Isolating cells from the bone marrow (Day 0):

  1. Place DPBS (supplemented with 2% FBS), IMDM (with 10% FBS, 1x GlutaMAX, 100 U/mL Penicillin-Streptomycin and 1x MEM vitamins, which will hereafter be referred to as ‘fully supplemented’) in 37°C water bath. Let Lympholyte-H equilibrate to room temperature.

  2. Visually inspect the bone marrow for any clots present. Gently swirl the tube with the bone marrow 2–3 times. Bone marrow samples may be kept in a vertical position for up to 24 hours without any significant changes in cell culture viability.

  3. Transfer heated DPBS, IMDM, Lympholyte-H, and the bone marrow tube to a sterile biosafety cabinet.

  4. Gently resuspend bone marrow with a serological pipette and transfer 1 mL of bone marrow to a 5 mL tube.

  5. Prepare a 5- or 15-mL tube with 1.5 mL of Lympholyte-H. Using a 5 mL tube is preferable for this volume, but a 15 mL may be used if no appropriate centrifuge rotors are available for 5 mL tubes.

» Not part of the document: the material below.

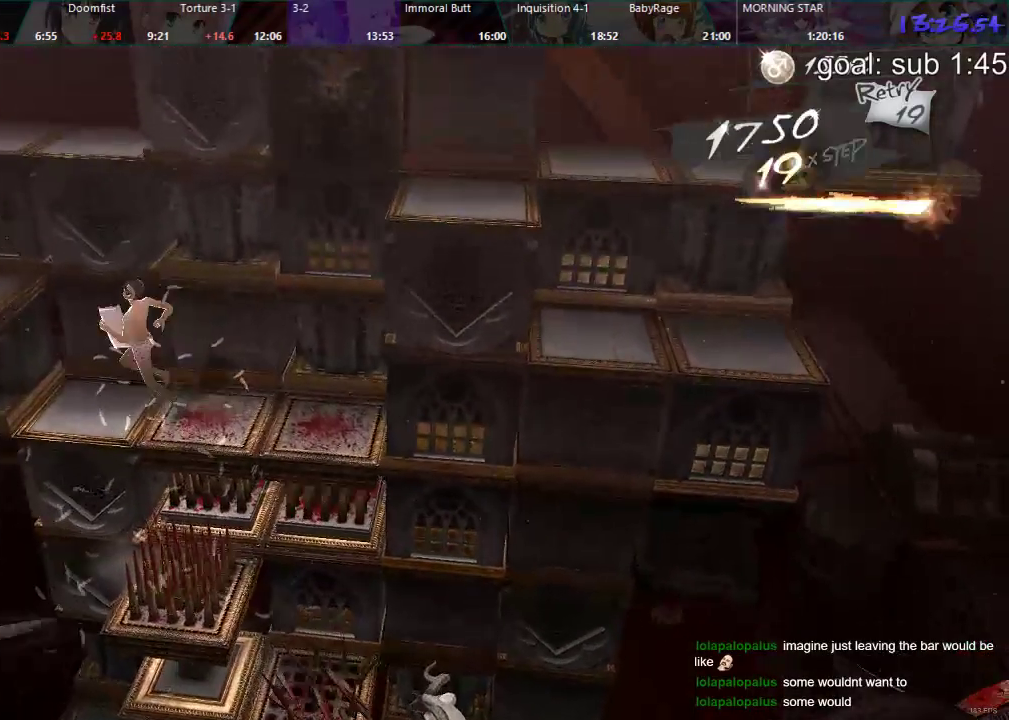
{"buttons": ["DPAD_DOWN"], "left_stick": "center", "right_stick": "center", "events": [[317, "DPAD_RIGHT", "up"], [450, "DPAD_DOWN", "down"]]}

  6. Dilute bone marrow sample in a 1:1 ratio with DPBS (supplemented with 2% FBS) and resuspend gently 2–3 times with serological pipette and carefully layer on the Lympholyte-H. (Figure 1B, step 1)

  7. Centrifuge the 5 mL tubes at room temperature for 30 min at 800 x g with deceleration set to 0. (Acceleration may be set as high as 2–4). (Figure 1B, step 2)

  8. Carefully transfer centrifuged tubes to a sterile biosafety cabinet, holding them vertically. Clear layer separation should be evident with erythrocytes at the bottom, followed by a Lympholyte-H layer and plasma. Between the plasma and Lympholyte-H layers, a small band of cells should be visible. (Figure 1B, step 3)

  9. Using a sterile 100–1000 µL tip, carefully transfer cells to a new 5 mL tube trying not to disturb the plasma layer, as it contains many platelets that promote cell aggregation in culture.

  10. Add 2–3 mL of DPBS to aspirated cells and centrifuge at 300 x g for 5 minutes (SL40R ThermoFisher Scientific, Waltham, MA)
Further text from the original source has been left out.